Marvel's Spider-Man: Miles Morales (Sniper)
Genre: Stealth/Action
Developer: Insomniac Games
Publisher: Sony Interactive Entertainment

Graphics
Insomniac's technical showcase of an engine shines once again, this time even featuring a sixty frames per second mode with ray traced reflections! The falling snow effect looks phenomenal as the player swings over the city with perfect fluidity-- but roaming about on foot brings with it a different reality, as the colorfulness and variety of the city in the original game is replaced with "St. Paul Minnesota after the plows come through": mucky and boring. The snow on the sides of the road has low triangle counts, and doesn't use any kind of tessellation like competing titles. Still a good looking game, but definitely missing the "wow" factor of the previous title.

Sound
The elevator orchestra music from the first game has been replaced with ghetto-ized renditions, complete with rap music horn samples and drum machines. The voice cast from the first game returns, with performances just as strong as before.
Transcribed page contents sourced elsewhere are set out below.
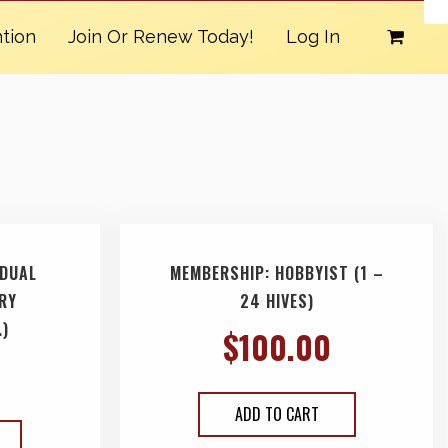
tion
Join Or Renew Today!
Log In
IDUAL
MEMBERSHIP: HOBBYIST (1 –
ARY
24 HIVES)
.)
$
100.00
ADD TO CART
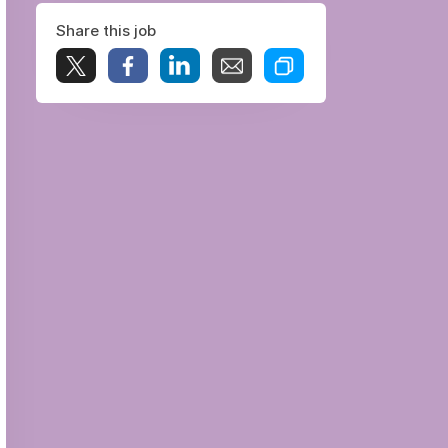
Share this job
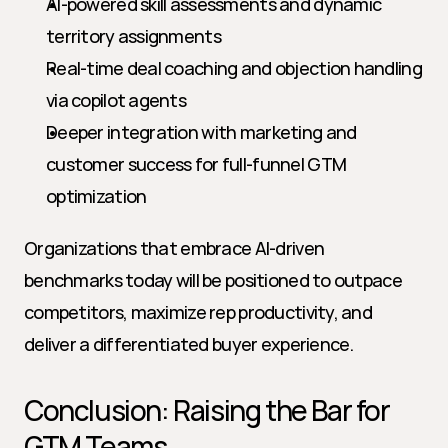
AI-powered skill assessments and dynamic 
territory assignments
Real-time deal coaching and objection handling 
via copilot agents
Deeper integration with marketing and 
customer success for full-funnel GTM 
optimization
Organizations that embrace AI-driven 
benchmarks today will be positioned to outpace 
competitors, maximize rep productivity, and 
deliver a differentiated buyer experience.
Conclusion: Raising the Bar for 
GTM Teams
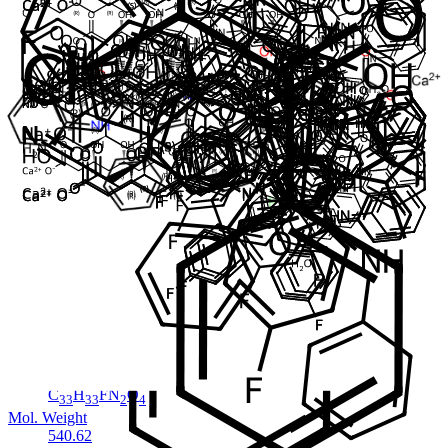
Cat. No.
ANT-ATV-031
CAS
1371615-56-3
Mol. Formula
C
H
FN
O
.Na
40
47
3
8
Mol. Weight
739.81
Impureza
Atorvastatin EP Impurity H
Em Estoque
Cat. No.
ANT-ATV-03
CAS
125995-03-1
Mol. Formula
C
H
FN
O
33
33
2
4
Mol. Weight
540.62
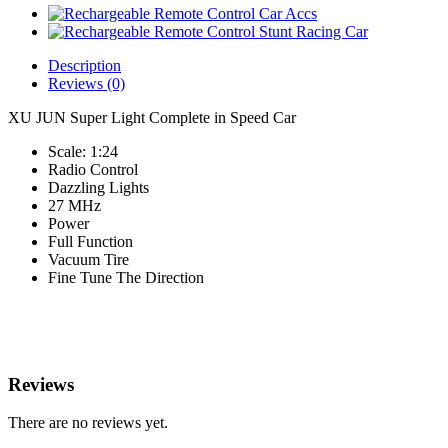
Description
Reviews (0)
XU JUN Super Light Complete in Speed Car
Scale: 1:24
Radio Control
Dazzling Lights
27 MHz
Power
Full Function
Vacuum Tire
Fine Tune The Direction
Reviews
There are no reviews yet.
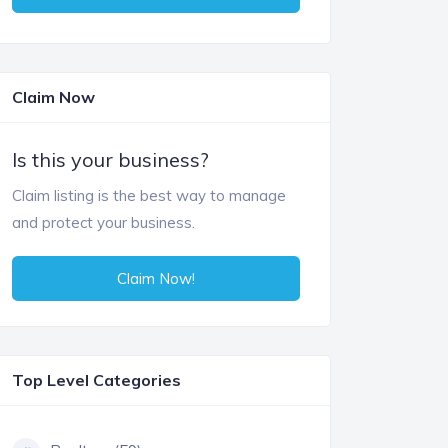
Claim Now
Is this your business?
Claim listing is the best way to manage
and protect your business.
Claim Now!
Top Level Categories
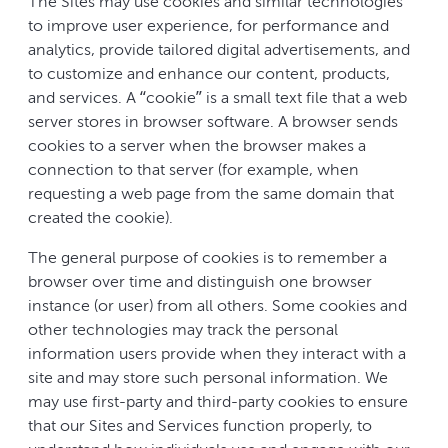
The Sites may use cookies and similar technologies
to improve user experience, for performance and
analytics, provide tailored digital advertisements, and
to customize and enhance our content, products,
and services. A “cookie” is a small text file that a web
server stores in browser software. A browser sends
cookies to a server when the browser makes a
connection to that server (for example, when
requesting a web page from the same domain that
created the cookie).
The general purpose of cookies is to remember a
browser over time and distinguish one browser
instance (or user) from all others. Some cookies and
other technologies may track the personal
information users provide when they interact with a
site and may store such personal information. We
may use first-party and third-party cookies to ensure
that our Sites and Services function properly, to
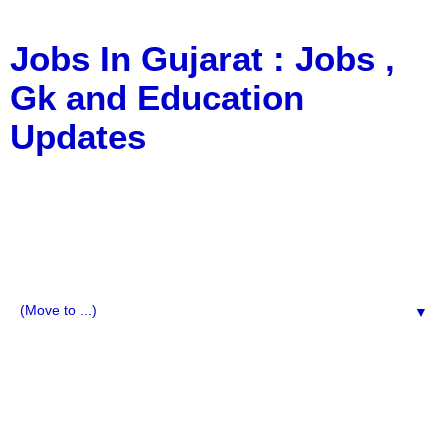
Jobs In Gujarat : Jobs ,
Gk and Education
Updates
a Blog about Recruitment, Notification, G.K., 10 Pass
Jobs, 12 Pass Jobs, Airline Jobs, Army Jobs, Education
News, Useful Info, Pdf File, Jobs, Current Affairs,
Information, Imp All Comparative Exam, All Tips, Results,
VS Bharti, TET Model Paper, Latest News, E-Book, Tet
Study Material, Rojgar News, Imp All Exam
▼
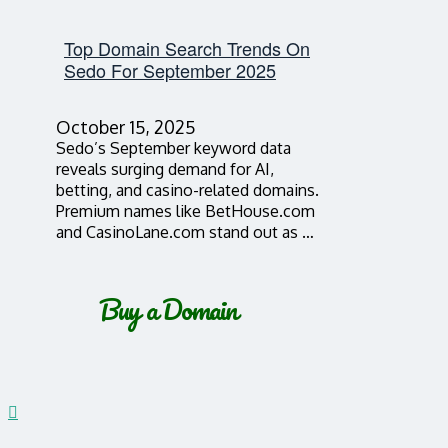
Top Domain Search Trends On
Sedo For September 2025
October 15, 2025
Sedo’s September keyword data
reveals surging demand for AI,
betting, and casino-related domains.
Premium names like BetHouse.com
and CasinoLane.com stand out as …
Buy a Domain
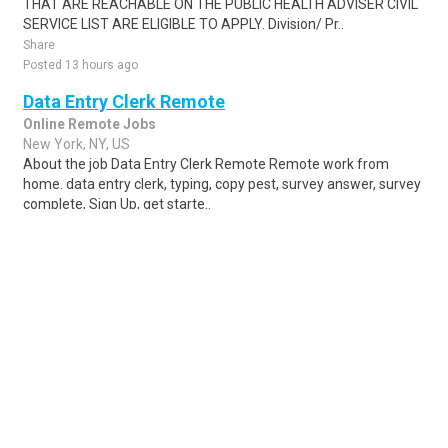
THAT ARE REACHABLE ON THE PUBLIC HEALTH ADVISER CIVIL
SERVICE LIST ARE ELIGIBLE TO APPLY. Division/ Pr..
Share
Posted 13 hours ago
Data Entry Clerk Remote
Online Remote Jobs
New York, NY, US
About the job Data Entry Clerk Remote Remote work from
home. data entry clerk, typing, copy pest, survey answer, survey
complete, Sign Up, get starte..
Share
Posted 1 week ago
Sponsored Ad
Some jobs by
Jobs2careers
and
Neuvoo
.
Terms of Service
Cookie Policy
Privacy Policy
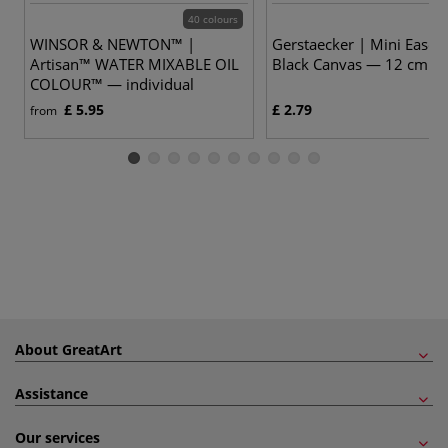
40 colours
WINSOR & NEWTON™ |
Gerstaecker | Mini Easel 
Artisan™ WATER MIXABLE OIL
Black Canvas — 12 cm hi
COLOUR™ — individual
£ 5.95
£ 2.79
from
About GreatArt
Assistance
Our services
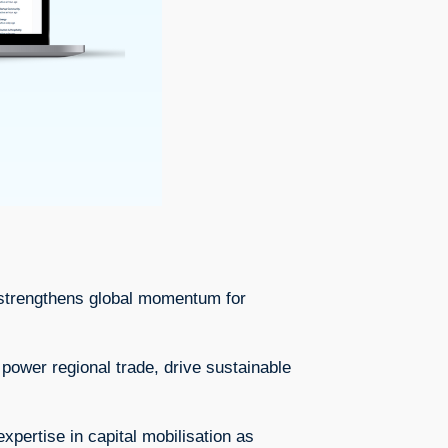
at strengthens global momentum for
 power regional trade, drive sustainable
ertise in capital mobilisation as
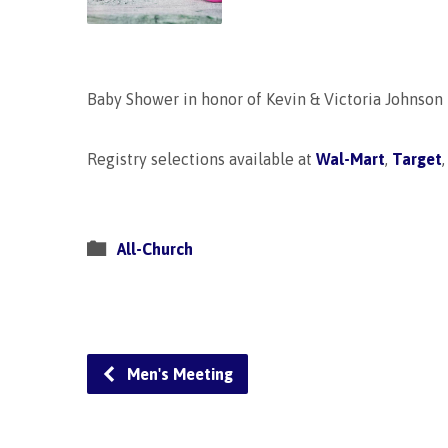
Baby Shower in honor of Kevin & Victoria Johnson
Registry selections available at
Wal-Mart
,
Target
All-Church
Men's Meeting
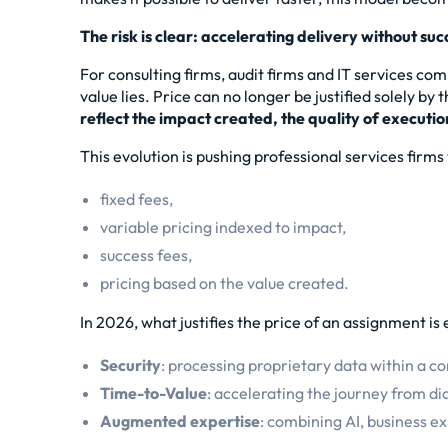
The risk is clear: accelerating delivery without su
For consulting firms, audit firms and IT services com
value lies. Price can no longer be justified solely by
reflect the impact created, the quality of executio
This evolution is pushing professional services firm
fixed fees,
variable pricing indexed to impact,
success fees,
pricing based on the value created.
In 2026, what justifies the price of an assignment i
Security
: processing proprietary data within a c
Time-to-Value
: accelerating the journey from dia
Augmented expertise
: combining AI, business e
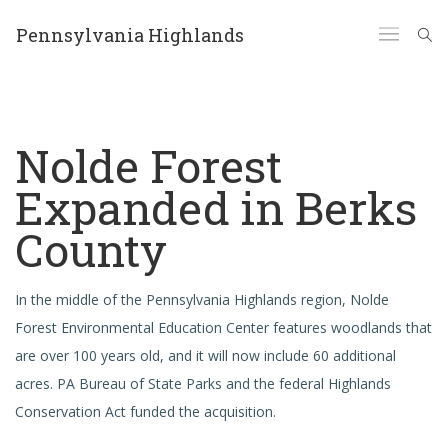
Pennsylvania Highlands
Nolde Forest
Expanded in Berks
County
In the middle of the Pennsylvania Highlands region, Nolde
Forest Environmental Education Center features woodlands that
are over 100 years old, and it will now include 60 additional
acres. PA Bureau of State Parks and the federal Highlands
Conservation Act funded the acquisition.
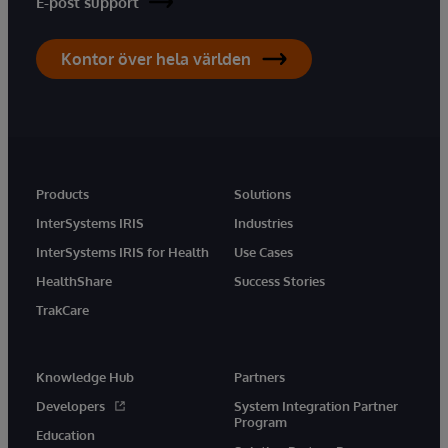
E-post support
Kontor över hela världen
Products
Solutions
InterSystems IRIS
Industries
InterSystems IRIS for Health
Use Cases
HealthShare
Success Stories
TrakCare
Knowledge Hub
Partners
Developers
System Integration Partner
Program
Education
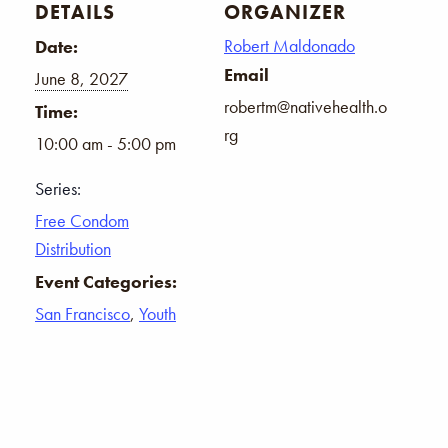
DETAILS
ORGANIZER
Robert Maldonado
Date:
Email
June 8, 2027
robertm@nativehealth.o
Time:
rg
10:00 am - 5:00 pm
Series:
Free Condom
Distribution
Event Categories:
San Francisco
,
Youth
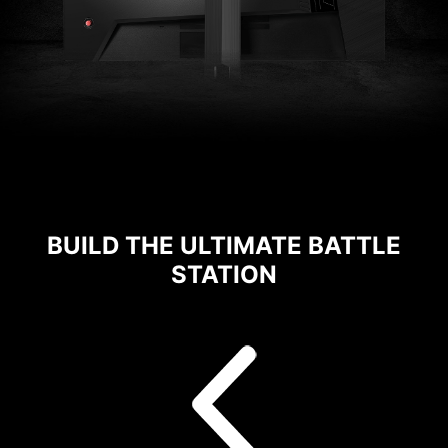
BUILD THE ULTIMATE BATTLE
STATION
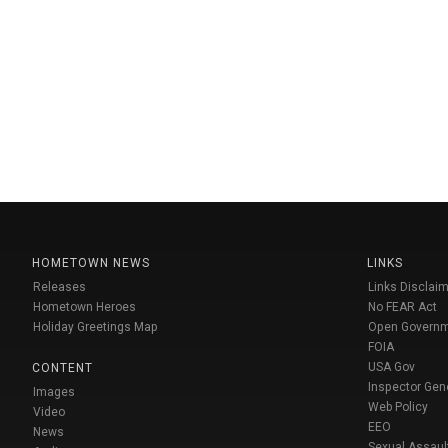
HOMETOWN NEWS
LINKS
Releases
Links Disclaim
Hometown Heroes
No FEAR Act
Holiday Greetings Map
Open Govern
FOIA
USA Gov
CONTENT
Inspector Gen
Images
Web Policy
Video
EEO
News
Sexual Assaul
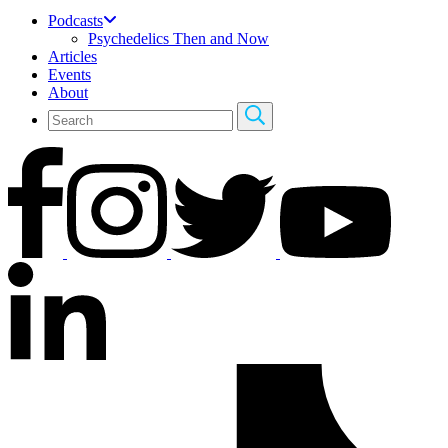
Podcasts
Psychedelics Then and Now
Articles
Events
About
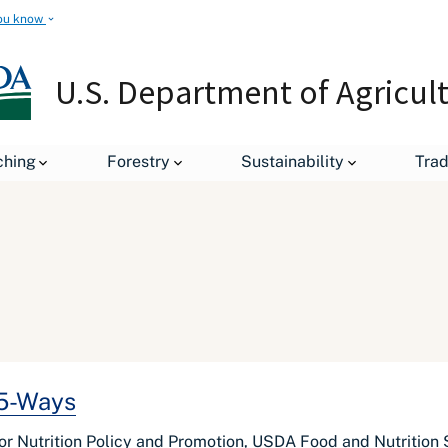
ou know
U.S. Department of Agricul
ching
Forestry
Sustainability
Tra
 5-Ways
for Nutrition Policy and Promotion, USDA Food and Nutrition 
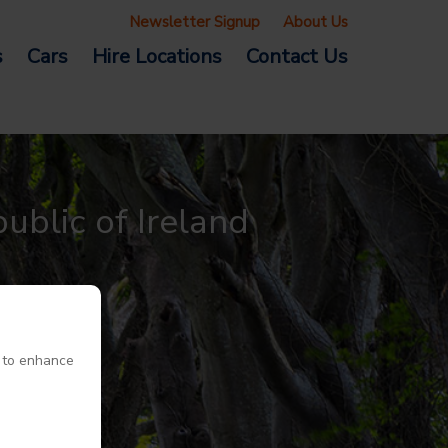
Newsletter Signup
About Us
s
Cars
Hire Locations
Contact Us
ublic of Ireland
e to enhance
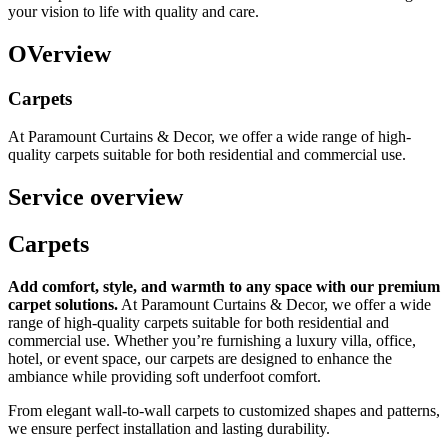
your vision to life with quality and care.
OVerview
Carpets
At Paramount Curtains & Decor, we offer a wide range of high-
quality carpets suitable for both residential and commercial use.
Service overview
Carpets
Add comfort, style, and warmth to any space with our premium
carpet solutions.
At Paramount Curtains & Decor, we offer a wide
range of high-quality carpets suitable for both residential and
commercial use. Whether you’re furnishing a luxury villa, office,
hotel, or event space, our carpets are designed to enhance the
ambiance while providing soft underfoot comfort.
From elegant wall-to-wall carpets to customized shapes and patterns,
we ensure perfect installation and lasting durability.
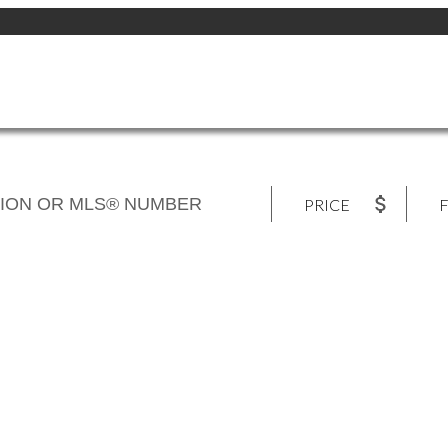
PRICE
F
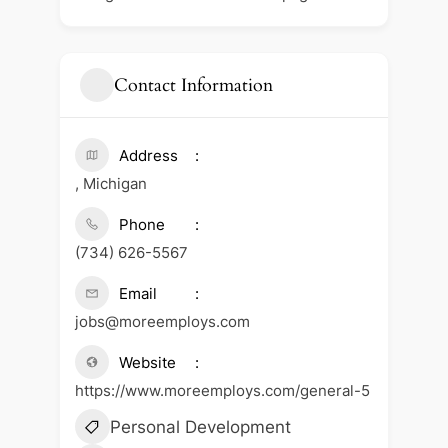
Contact Information
Address
, Michigan
Phone
(734) 626-5567
Email
jobs@moreemploys.com
Website
https://www.moreemploys.com/general-5
Personal Development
Interestingly, Troy Baker-- the voice of "Simon Krieger"-- also delivered the voice of "A.J." in companion launch-window PlayStation 5 title, "Dirt 5".

Gameplay
Peter Parker's Spider-Man character felt like a delicate cross between a super hero and a flesh-and-blood mortal: combat had a "paper-rock-scissors" sensation, with different enemy types requiring the player to constantly stay on his toes by cleverly deploying different gadgets and moves to stay alive. By contrast, this new character has unblockable lightning attacks with a nearly-instantaneous cooldown that take out entire packs of enemies in one blow, removing any sense of strategy from the proceedings. Oh, and he can also turn invisible at will, hopelessly dumbing down the stealth elements too. Traversal is still fun, and the combat does eventually become more challenging-- but the majority of the game is a cakewalk.

Overall
This new Spider-Man game is one of the most racist video games this reviewer has ever played: from start-to-end it's saving brown-skinned "Mary Sue" interracial immigrant lesbians from dirt-stupid white male thieves, while combating-- big surprise-- a billion dollar evil corporation run by a white male, while slinging past "BLM" murals. It's stupidly woke, even by stupidly woke standards-- some day when the Millennials finally grow up we'll look back and laugh at this ridiculous period in history and its silly games. The core mechanics from its predecessor are there, but the new abilities are so overpowered that the game almost plays itself. "Miles Morales" is a big let-down overall after the very solid first game.